Collected data
--------------------------------------------------

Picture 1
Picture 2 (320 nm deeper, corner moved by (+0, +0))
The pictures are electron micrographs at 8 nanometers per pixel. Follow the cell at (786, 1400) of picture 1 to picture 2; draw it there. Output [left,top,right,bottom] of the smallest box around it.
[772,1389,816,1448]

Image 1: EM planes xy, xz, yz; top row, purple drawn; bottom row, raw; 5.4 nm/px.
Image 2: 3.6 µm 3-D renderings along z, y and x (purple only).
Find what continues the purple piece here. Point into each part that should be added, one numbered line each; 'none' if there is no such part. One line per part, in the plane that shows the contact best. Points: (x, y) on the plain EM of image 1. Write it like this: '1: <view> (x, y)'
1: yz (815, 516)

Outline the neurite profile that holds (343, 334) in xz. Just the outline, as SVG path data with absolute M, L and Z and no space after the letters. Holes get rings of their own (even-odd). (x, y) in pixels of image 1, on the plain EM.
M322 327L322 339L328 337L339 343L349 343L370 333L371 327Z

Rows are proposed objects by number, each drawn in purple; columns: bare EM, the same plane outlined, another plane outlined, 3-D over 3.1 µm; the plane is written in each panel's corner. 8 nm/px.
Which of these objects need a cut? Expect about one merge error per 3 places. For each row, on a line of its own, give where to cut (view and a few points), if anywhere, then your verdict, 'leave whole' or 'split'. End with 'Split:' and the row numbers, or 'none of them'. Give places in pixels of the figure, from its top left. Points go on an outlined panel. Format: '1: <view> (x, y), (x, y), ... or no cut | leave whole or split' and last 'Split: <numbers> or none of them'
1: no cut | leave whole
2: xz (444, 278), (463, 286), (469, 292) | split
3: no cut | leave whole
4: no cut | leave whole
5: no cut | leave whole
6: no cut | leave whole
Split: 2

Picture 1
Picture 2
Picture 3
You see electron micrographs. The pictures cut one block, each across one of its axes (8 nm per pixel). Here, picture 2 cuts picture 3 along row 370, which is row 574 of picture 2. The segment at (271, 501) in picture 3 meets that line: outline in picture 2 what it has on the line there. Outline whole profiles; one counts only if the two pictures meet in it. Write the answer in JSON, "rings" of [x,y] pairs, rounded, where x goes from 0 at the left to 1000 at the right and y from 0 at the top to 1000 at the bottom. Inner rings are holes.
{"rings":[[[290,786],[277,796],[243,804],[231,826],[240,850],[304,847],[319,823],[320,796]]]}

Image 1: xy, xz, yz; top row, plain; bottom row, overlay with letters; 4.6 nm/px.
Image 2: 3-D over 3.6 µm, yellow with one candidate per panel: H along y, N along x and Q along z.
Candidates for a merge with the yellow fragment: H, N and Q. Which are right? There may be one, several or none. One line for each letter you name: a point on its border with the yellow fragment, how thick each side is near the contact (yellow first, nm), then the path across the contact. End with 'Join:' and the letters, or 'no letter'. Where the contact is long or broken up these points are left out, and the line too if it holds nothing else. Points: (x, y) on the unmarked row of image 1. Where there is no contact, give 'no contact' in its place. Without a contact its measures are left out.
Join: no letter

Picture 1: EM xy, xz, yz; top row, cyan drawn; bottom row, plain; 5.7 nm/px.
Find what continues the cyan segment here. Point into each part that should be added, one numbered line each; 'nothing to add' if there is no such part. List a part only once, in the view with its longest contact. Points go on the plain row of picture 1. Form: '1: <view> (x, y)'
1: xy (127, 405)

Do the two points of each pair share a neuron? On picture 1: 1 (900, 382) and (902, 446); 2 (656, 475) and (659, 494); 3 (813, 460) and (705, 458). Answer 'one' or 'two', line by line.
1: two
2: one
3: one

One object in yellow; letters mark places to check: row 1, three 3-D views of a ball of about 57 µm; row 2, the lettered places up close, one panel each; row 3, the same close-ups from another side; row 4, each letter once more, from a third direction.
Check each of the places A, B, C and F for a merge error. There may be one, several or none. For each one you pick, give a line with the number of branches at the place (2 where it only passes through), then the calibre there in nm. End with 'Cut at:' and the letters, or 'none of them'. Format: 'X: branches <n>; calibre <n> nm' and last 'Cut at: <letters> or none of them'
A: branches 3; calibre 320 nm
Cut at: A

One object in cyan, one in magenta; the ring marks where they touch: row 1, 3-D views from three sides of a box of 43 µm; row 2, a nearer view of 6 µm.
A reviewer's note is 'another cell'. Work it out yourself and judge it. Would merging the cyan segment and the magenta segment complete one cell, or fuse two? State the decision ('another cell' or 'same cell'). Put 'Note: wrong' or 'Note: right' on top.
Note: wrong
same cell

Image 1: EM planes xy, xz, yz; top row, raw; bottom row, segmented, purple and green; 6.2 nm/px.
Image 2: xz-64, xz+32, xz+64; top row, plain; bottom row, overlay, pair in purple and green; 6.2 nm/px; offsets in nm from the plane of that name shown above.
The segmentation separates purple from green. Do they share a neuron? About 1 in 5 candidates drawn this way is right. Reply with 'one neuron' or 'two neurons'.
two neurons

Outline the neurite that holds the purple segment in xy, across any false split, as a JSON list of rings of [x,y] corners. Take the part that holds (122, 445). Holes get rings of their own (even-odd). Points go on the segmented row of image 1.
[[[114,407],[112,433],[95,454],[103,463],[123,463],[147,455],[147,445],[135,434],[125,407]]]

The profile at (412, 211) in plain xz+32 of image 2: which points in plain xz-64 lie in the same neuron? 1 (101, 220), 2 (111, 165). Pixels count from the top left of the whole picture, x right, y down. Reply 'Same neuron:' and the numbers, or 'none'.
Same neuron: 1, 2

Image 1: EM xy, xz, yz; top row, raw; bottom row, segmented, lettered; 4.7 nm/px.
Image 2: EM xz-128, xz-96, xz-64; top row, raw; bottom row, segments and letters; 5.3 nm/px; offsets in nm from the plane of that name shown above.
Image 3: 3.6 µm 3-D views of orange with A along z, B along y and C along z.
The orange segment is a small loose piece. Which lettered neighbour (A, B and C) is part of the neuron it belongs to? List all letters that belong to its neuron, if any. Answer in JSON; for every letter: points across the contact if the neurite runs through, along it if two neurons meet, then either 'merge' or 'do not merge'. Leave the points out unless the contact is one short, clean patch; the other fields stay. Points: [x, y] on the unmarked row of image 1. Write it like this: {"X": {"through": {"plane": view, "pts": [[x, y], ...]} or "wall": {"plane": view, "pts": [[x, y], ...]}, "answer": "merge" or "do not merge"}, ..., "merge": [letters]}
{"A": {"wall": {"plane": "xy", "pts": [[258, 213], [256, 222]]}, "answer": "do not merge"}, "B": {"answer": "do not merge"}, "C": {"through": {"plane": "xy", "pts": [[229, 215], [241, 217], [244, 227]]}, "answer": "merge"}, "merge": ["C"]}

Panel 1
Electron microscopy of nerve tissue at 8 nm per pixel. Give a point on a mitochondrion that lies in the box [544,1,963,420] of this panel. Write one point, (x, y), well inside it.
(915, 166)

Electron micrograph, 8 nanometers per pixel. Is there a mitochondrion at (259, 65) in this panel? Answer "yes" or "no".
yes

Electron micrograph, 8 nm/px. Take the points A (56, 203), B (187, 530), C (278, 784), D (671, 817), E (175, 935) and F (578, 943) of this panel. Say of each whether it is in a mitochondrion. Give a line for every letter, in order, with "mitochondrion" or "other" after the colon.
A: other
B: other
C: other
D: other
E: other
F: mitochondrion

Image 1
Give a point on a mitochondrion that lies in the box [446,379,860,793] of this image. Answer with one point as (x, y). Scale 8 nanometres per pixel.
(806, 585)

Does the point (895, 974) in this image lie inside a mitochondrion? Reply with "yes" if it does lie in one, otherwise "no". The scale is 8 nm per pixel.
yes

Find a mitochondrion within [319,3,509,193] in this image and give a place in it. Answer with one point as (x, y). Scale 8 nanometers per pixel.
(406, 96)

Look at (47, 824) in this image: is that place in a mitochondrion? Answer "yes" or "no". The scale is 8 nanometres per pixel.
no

--------------------------------------------------

* GOAL OF THE EXERCISE
The answer should be all lines from the entries above that hold the word "planes".

* WRITTEN RESPONSE
Image 1: EM planes xy, xz, yz; top row, purple drawn; bottom row, raw; 5.4 nm/px.
Image 1: EM planes xy, xz, yz; top row, raw; bottom row, segmented, purple and green; 6.2 nm/px.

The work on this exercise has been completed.